With many governments, companies, and others dragging their feet in preparing for a possible bird flu pandemic, it's refreshing to see those who aren't. In some cases, organizations who really focused on the task produced a pandemic plan in short order.
For instance Alcan Inc. — a $20 billion Canadian aluminum manufacturer with approximately 70,000 employees in 55 countries around the globe — developed and implemented a detailed, global response program in just two months. The company began the process in September 2005 when it convened a committee comprising corporate security, environmental health and safety, and communications representatives from Europe and Canada. In November the committee introduced a companywide program that covers everything from stockpiling medical supplies and quarantine procedures, to telecommuting and foreign travel policies.
The company's travel policy includes daily avian flu status reports that inform employees of the current situation by country and, if necessary, tells them what areas to avoid. At the plant level, the company has developed flu-screening processes including procedures to backtrack and identify anyone who came in contact with an infected individual.
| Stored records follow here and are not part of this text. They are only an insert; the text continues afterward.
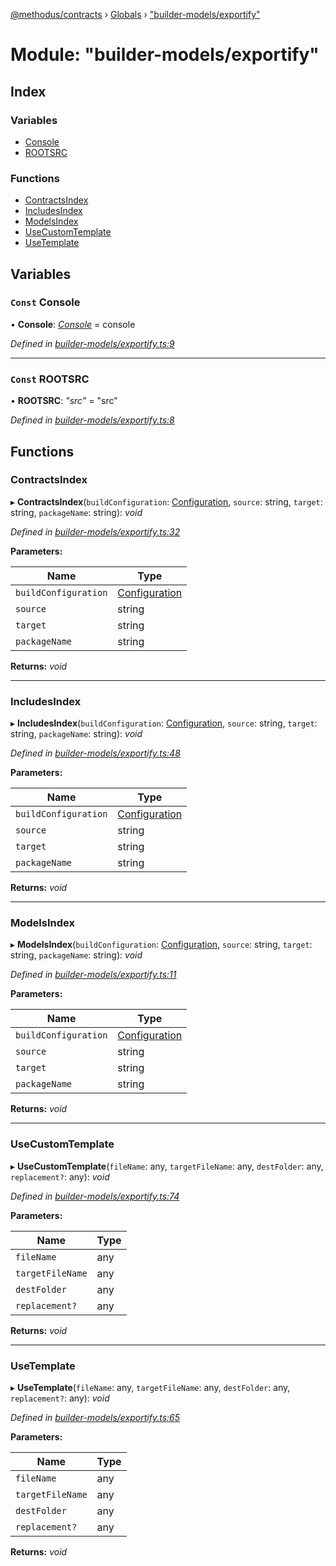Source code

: [@methodus/contracts](../README.md) › [Globals](../globals.md) › ["builder-models/exportify"](_builder_models_exportify_.md)

# Module: "builder-models/exportify"

## Index

### Variables

* [Console](_builder_models_exportify_.md#const-console)
* [ROOTSRC](_builder_models_exportify_.md#const-rootsrc)

### Functions

* [ContractsIndex](_builder_models_exportify_.md#contractsindex)
* [IncludesIndex](_builder_models_exportify_.md#includesindex)
* [ModelsIndex](_builder_models_exportify_.md#modelsindex)
* [UseCustomTemplate](_builder_models_exportify_.md#usecustomtemplate)
* [UseTemplate](_builder_models_exportify_.md#usetemplate)

## Variables

### `Const` Console

• **Console**: *[Console](_builder_models_exportify_.md#const-console)* = console

*Defined in [builder-models/exportify.ts:9](https://github.com/nodulusteam/methodus.dev/blob/4276858/modules/tools/methodus-contracts/src/builder-models/exportify.ts#L9)*

___

### `Const` ROOTSRC

• **ROOTSRC**: *"src"* = "src"

*Defined in [builder-models/exportify.ts:8](https://github.com/nodulusteam/methodus.dev/blob/4276858/modules/tools/methodus-contracts/src/builder-models/exportify.ts#L8)*

## Functions

###  ContractsIndex

▸ **ContractsIndex**(`buildConfiguration`: [Configuration](../interfaces/_builder_models_interfaces_.configuration.md), `source`: string, `target`: string, `packageName`: string): *void*

*Defined in [builder-models/exportify.ts:32](https://github.com/nodulusteam/methodus.dev/blob/4276858/modules/tools/methodus-contracts/src/builder-models/exportify.ts#L32)*

**Parameters:**

Name | Type |
------ | ------ |
`buildConfiguration` | [Configuration](../interfaces/_builder_models_interfaces_.configuration.md) |
`source` | string |
`target` | string |
`packageName` | string |

**Returns:** *void*

___

###  IncludesIndex

▸ **IncludesIndex**(`buildConfiguration`: [Configuration](../interfaces/_builder_models_interfaces_.configuration.md), `source`: string, `target`: string, `packageName`: string): *void*

*Defined in [builder-models/exportify.ts:48](https://github.com/nodulusteam/methodus.dev/blob/4276858/modules/tools/methodus-contracts/src/builder-models/exportify.ts#L48)*

**Parameters:**

Name | Type |
------ | ------ |
`buildConfiguration` | [Configuration](../interfaces/_builder_models_interfaces_.configuration.md) |
`source` | string |
`target` | string |
`packageName` | string |

**Returns:** *void*

___

###  ModelsIndex

▸ **ModelsIndex**(`buildConfiguration`: [Configuration](../interfaces/_builder_models_interfaces_.configuration.md), `source`: string, `target`: string, `packageName`: string): *void*

*Defined in [builder-models/exportify.ts:11](https://github.com/nodulusteam/methodus.dev/blob/4276858/modules/tools/methodus-contracts/src/builder-models/exportify.ts#L11)*

**Parameters:**

Name | Type |
------ | ------ |
`buildConfiguration` | [Configuration](../interfaces/_builder_models_interfaces_.configuration.md) |
`source` | string |
`target` | string |
`packageName` | string |

**Returns:** *void*

___

###  UseCustomTemplate

▸ **UseCustomTemplate**(`fileName`: any, `targetFileName`: any, `destFolder`: any, `replacement?`: any): *void*

*Defined in [builder-models/exportify.ts:74](https://github.com/nodulusteam/methodus.dev/blob/4276858/modules/tools/methodus-contracts/src/builder-models/exportify.ts#L74)*

**Parameters:**

Name | Type |
------ | ------ |
`fileName` | any |
`targetFileName` | any |
`destFolder` | any |
`replacement?` | any |

**Returns:** *void*

___

###  UseTemplate

▸ **UseTemplate**(`fileName`: any, `targetFileName`: any, `destFolder`: any, `replacement?`: any): *void*

*Defined in [builder-models/exportify.ts:65](https://github.com/nodulusteam/methodus.dev/blob/4276858/modules/tools/methodus-contracts/src/builder-models/exportify.ts#L65)*

**Parameters:**

Name | Type |
------ | ------ |
`fileName` | any |
`targetFileName` | any |
`destFolder` | any |
`replacement?` | any |

**Returns:** *void*
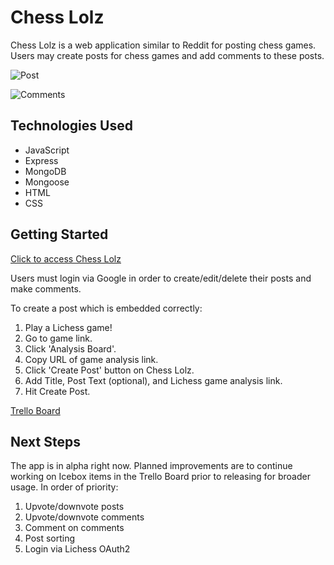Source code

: # Chess Lolz

Chess Lolz is a web application similar to Reddit for posting chess games. Users may create posts for chess games and add comments to these posts.

![Post](https://i.imgur.com/ZIlUJ6f.png)

![Comments](https://i.imgur.com/Nri7BND.png)

## Technologies Used
* JavaScript
* Express
* MongoDB
* Mongoose
* HTML
* CSS

## Getting Started

[Click to access Chess Lolz](https://chess-lolz.herokuapp.com/)

Users must login via Google in order to create/edit/delete their posts and make comments.

To create a post which is embedded correctly:
1. Play a Lichess game!
2. Go to game link.
3. Click 'Analysis Board'.
4. Copy URL of game analysis link.
5. Click 'Create Post' button on Chess Lolz.
6. Add Title, Post Text (optional), and Lichess game analysis link.
7. Hit Create Post.

[Trello Board](https://trello.com/b/KxZLu2VI/ga-seir-project-2)

## Next Steps

The app is in alpha right now. Planned improvements are to continue working on Icebox items in the Trello Board prior to releasing for broader usage. In order of priority:
1. Upvote/downvote posts
2. Upvote/downvote comments
3. Comment on comments
4. Post sorting
5. Login via Lichess OAuth2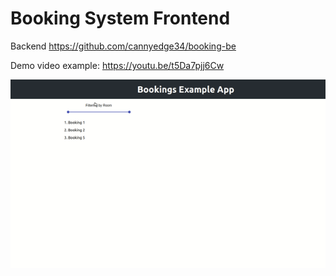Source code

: # Booking System Frontend

Backend https://github.com/cannyedge34/booking-be

Demo video example: https://youtu.be/t5Da7pjj6Cw

![Alt Text](booking.gif)
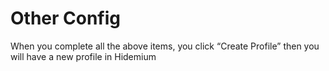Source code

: # Other Config

When you complete all the above items, you click “Create Profile” then you will have a new profile in Hidemium
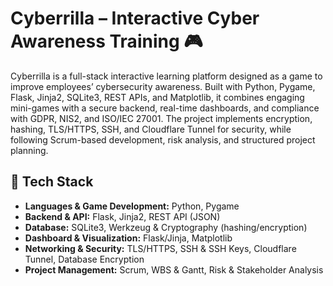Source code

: # Cyberrilla – Interactive Cyber Awareness Training 🎮

Cyberrilla is a full-stack interactive learning platform designed as a game to improve employees’ cybersecurity awareness. Built with Python, Pygame, Flask, Jinja2, SQLite3, REST APIs, and Matplotlib, it combines engaging mini-games with a secure backend, real-time dashboards, and compliance with GDPR, NIS2, and ISO/IEC 27001. The project implements encryption, hashing, TLS/HTTPS, SSH, and Cloudflare Tunnel for security, while following Scrum-based development, risk analysis, and structured project planning.

## 🚀 Tech Stack

- **Languages & Game Development:** Python, Pygame  
- **Backend & API:** Flask, Jinja2, REST API (JSON)  
- **Database:** SQLite3, Werkzeug & Cryptography (hashing/encryption)  
- **Dashboard & Visualization:** Flask/Jinja, Matplotlib  
- **Networking & Security:** TLS/HTTPS, SSH & SSH Keys, Cloudflare Tunnel, Database Encryption  
- **Project Management:** Scrum, WBS & Gantt, Risk & Stakeholder Analysis  
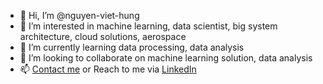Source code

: - 👋 Hi, I’m @nguyen-viet-hung
- 👀 I’m interested in machine learning, data scientist, big system architecture, cloud solutions, aerospace 
- 🌱 I’m currently learning data processing, data analysis
- 💞️ I’m looking to collaborate on machine learning solution, data analysis
- 📫 [Contact me](mailto:hung.viet.nguyen.hp@.com) or Reach to me via [LinkedIn](https://www.linkedin.com/in/vi%E1%BB%87t-h%C3%B9ng-nguy%E1%BB%85n-b942632a/)

<!---
nguyen-viet-hung/nguyen-viet-hung is a ✨ special ✨ repository because its `README.md` (this file) appears on your GitHub profile.
You can click the Preview link to take a look at your changes.
--->
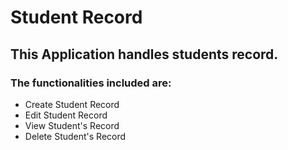 
# Student Record
## This Application handles students record.
### The functionalities included are:
- Create Student Record
- Edit Student Record
- View Student's Record
- Delete Student's Record

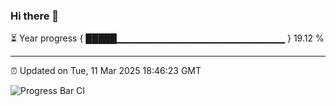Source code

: ### Hi there 👋

⏳ Year progress { █████▁▁▁▁▁▁▁▁▁▁▁▁▁▁▁▁▁▁▁▁▁▁▁▁▁ } 19.12 %

---

⏰ Updated on Tue, 11 Mar 2025 18:46:23 GMT

![Progress Bar CI](https://github.com/IshwaranRudhara/GIT-ACTION/workflows/Progress%20Bar%20CI/badge.svg)
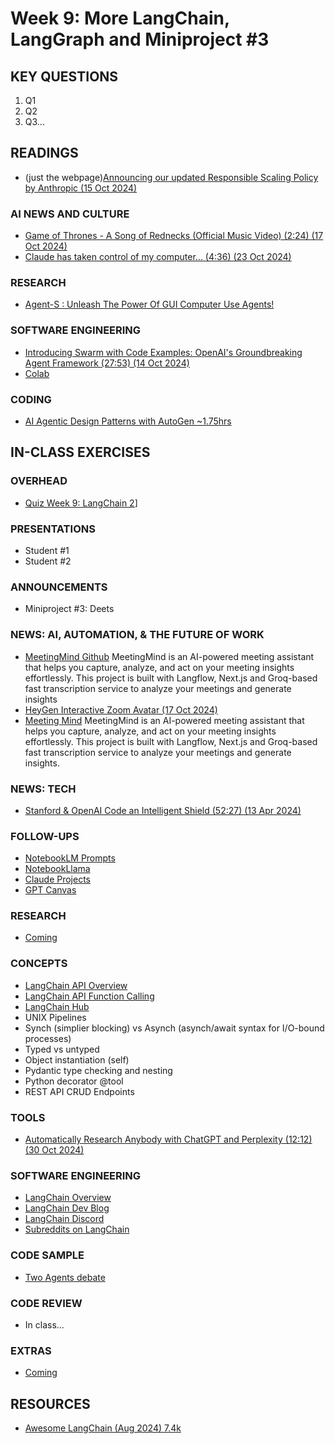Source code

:# Week 9: More LangChain, LangGraph and Miniproject #3



## KEY QUESTIONS

1. Q1
2. Q2
3. Q3...

## READINGS

* (just the webpage)[Announcing our updated Responsible Scaling Policy by Anthropic (15 Oct 2024)](https://www.anthropic.com/news/announcing-our-updated-responsible-scaling-policy)
  
### AI NEWS AND CULTURE

* [Game of Thrones - A Song of Rednecks (Official Music Video) (2:24) (17 Oct 2024)](https://www.youtube.com/watch?v=tzE7TYwAYq4)
* [Claude has taken control of my computer... (4:36) (23 Oct 2024)](https://www.youtube.com/watch?v=DVRg0daTads)

### RESEARCH

* [Agent-S : Unleash The Power Of GUI Computer Use Agents!](https://www.simular.ai/agent-s)

### SOFTWARE ENGINEERING

* [Introducing Swarm with Code Examples: OpenAI's Groundbreaking Agent Framework (27:53) (14 Oct 2024)](https://www.youtube.com/watch?v=npAljHBeKPc&t=15s)
* [Colab](https://colab.research.google.com/drive/1gx5zmdIcJwwKIvDmNRoJmqpdeLh6UnCN?usp=sharing)

### CODING

* [AI Agentic Design Patterns with AutoGen ~1.75hrs](https://www.deeplearning.ai/short-courses/functions-tools-agents-langchain/)

## IN-CLASS EXERCISES

### OVERHEAD

* [Quiz Week 9: LangChain 2](https://docs.google.com/forms/d/e/1FAIpQLSfORQIKHhPsBgkVcwCsn5-94covk_3UFk8KtqzN7RFvguVmtw/viewform?usp=sf_link)]

### PRESENTATIONS

* Student #1
* Student #2

### ANNOUNCEMENTS

* Miniproject #3: Deets

### NEWS: AI, AUTOMATION, & THE FUTURE OF WORK

* [MeetingMind Github](https://github.com/misbahsy/meetingmind)
  MeetingMind is an AI-powered meeting assistant that helps you capture, analyze, and act on your meeting insights effortlessly. This project is built with Langflow, Next.js and Groq-based fast transcription service to analyze your meetings and generate insights
* [HeyGen Interactive Zoom Avatar (17 Oct 2024)](https://www.maginative.com/article/heygens-new-interactive-avatar-joins-zoom-calls-so-you-dont-have-to/)
* [Meeting Mind](https://github.com/misbahsy/meetingmind)
  MeetingMind is an AI-powered meeting assistant that helps you capture, analyze, and act on your meeting insights effortlessly. This project is built with Langflow, Next.js and Groq-based fast transcription service to analyze your meetings and generate insights.

### NEWS: TECH

* [Stanford & OpenAI Code an Intelligent Shield (52:27) (13 Apr 2024)](https://www.youtube.com/watch?v=3xmn5JWBjiw)

### FOLLOW-UPS

* [NotebookLM Prompts](https://notebooklm.google.com/?pli=1)
* [NotebookLlama](https://github.com/meta-llama/llama-recipes/tree/main/recipes/quickstart/NotebookLlama)
* [Claude Projects](https://support.anthropic.com/en/articles/9517075-what-are-projects)
* [GPT Canvas](https://www.youtube.com/watch?v=MfReXI4jsyI)

### RESEARCH

* [Coming](oh_noes_404.md)

### CONCEPTS

* [LangChain API Overview](https://python.langchain.com/api_reference/reference.html)
* [LangChain API Function Calling](https://platform.openai.com/docs/guides/function-calling)
* [LangChain Hub](https://smith.langchain.com/hub)
* UNIX Pipelines
* Synch (simplier blocking) vs Asynch (asynch/await syntax for I/O-bound processes)
* Typed vs untyped
* Object instantiation (self)
* Pydantic type checking and nesting
* Python decorator @tool
* REST API CRUD Endpoints

### TOOLS

* [Automatically Research Anybody with ChatGPT and Perplexity (12:12) (30 Oct 2024)](https://www.youtube.com/watch?v=Tur-HRXmSfA)

### SOFTWARE ENGINEERING

* [LangChain Overview](https://python.langchain.com/docs/introduction/)
* [LangChain Dev Blog](https://blog.langchain.dev/)
* [LangChain Discord](https://www.restack.io/docs/langchain-knowledge-langchain-discord-community)
* [Subreddits on LangChain](https://www.reddit.com/search/?q=langchain&cId=7f337738-bb4a-4762-b3a9-ee8784bacfc0&iId=261bb49b-c7a7-44c2-9a3c-389bc51c300d)

### CODE SAMPLE

* [Two Agents debate](../code/notebooks/llm_debate_Testing_Agents_20241030.ipynb)

### CODE REVIEW

* In class...

### EXTRAS

* [Coming](oh_noes_404.md)

## RESOURCES

* [Awesome LangChain (Aug 2024) 7.4k](https://github.com/kyrolabs/awesome-langchain)
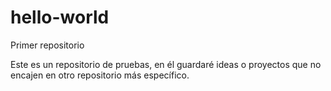 # hello-world
Primer repositorio

Este es un repositorio de pruebas, en él guardaré ideas o proyectos que no encajen en otro repositorio más específico.
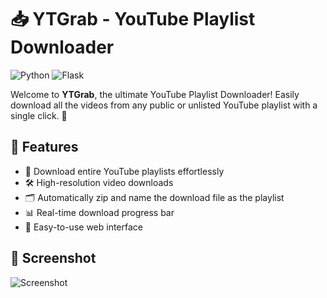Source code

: # 📥 YTGrab - YouTube Playlist Downloader

![Python](https://img.shields.io/badge/Python-3.x-blue.svg)
![Flask](https://img.shields.io/badge/Flask-2.x-green.svg)


Welcome to **YTGrab**, the ultimate YouTube Playlist Downloader! Easily download all the videos from any public or unlisted YouTube playlist with a single click. 🚀

## 🎨 Features

- 🌟 Download entire YouTube playlists effortlessly
- 🛠️ High-resolution video downloads
- 🗂️ Automatically zip and name the download file as the playlist
- 📊 Real-time download progress bar
- 🔧 Easy-to-use web interface

## 📸 Screenshot

![Screenshot](path/to/screenshot.png)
Should the virus begin to spread, the company will implement the plan in stages according to four color-coded alert levels: green (non-contagious); yellow (spreading remotely in other countries); orange (spreading locally); and red (infecting employees). Each stage triggers specific instructions for employees.
If conditions reach the red level at any facility, the company will shut down and send employees home, according to a report in this month's issue of Inside Counsel magazine.
"At some locations, shutting down will only take a few minutes," says Mivil Deschenes, Alcan's chief security officer. "But with an aluminum smelter, it could take four days to ramp down to a complete stop. We've conducted drills with crisis management teams from all five business units."
For companies that haven't yet addressed the possibility of a flu pandemic, third parties can help with aspects of the task. Examples: Logistics Health Inc., a Wisconsin company that provides medical readiness services, and International SOS, a veteran provider of overseas emergency medical care for employees, students, or leisure travelers.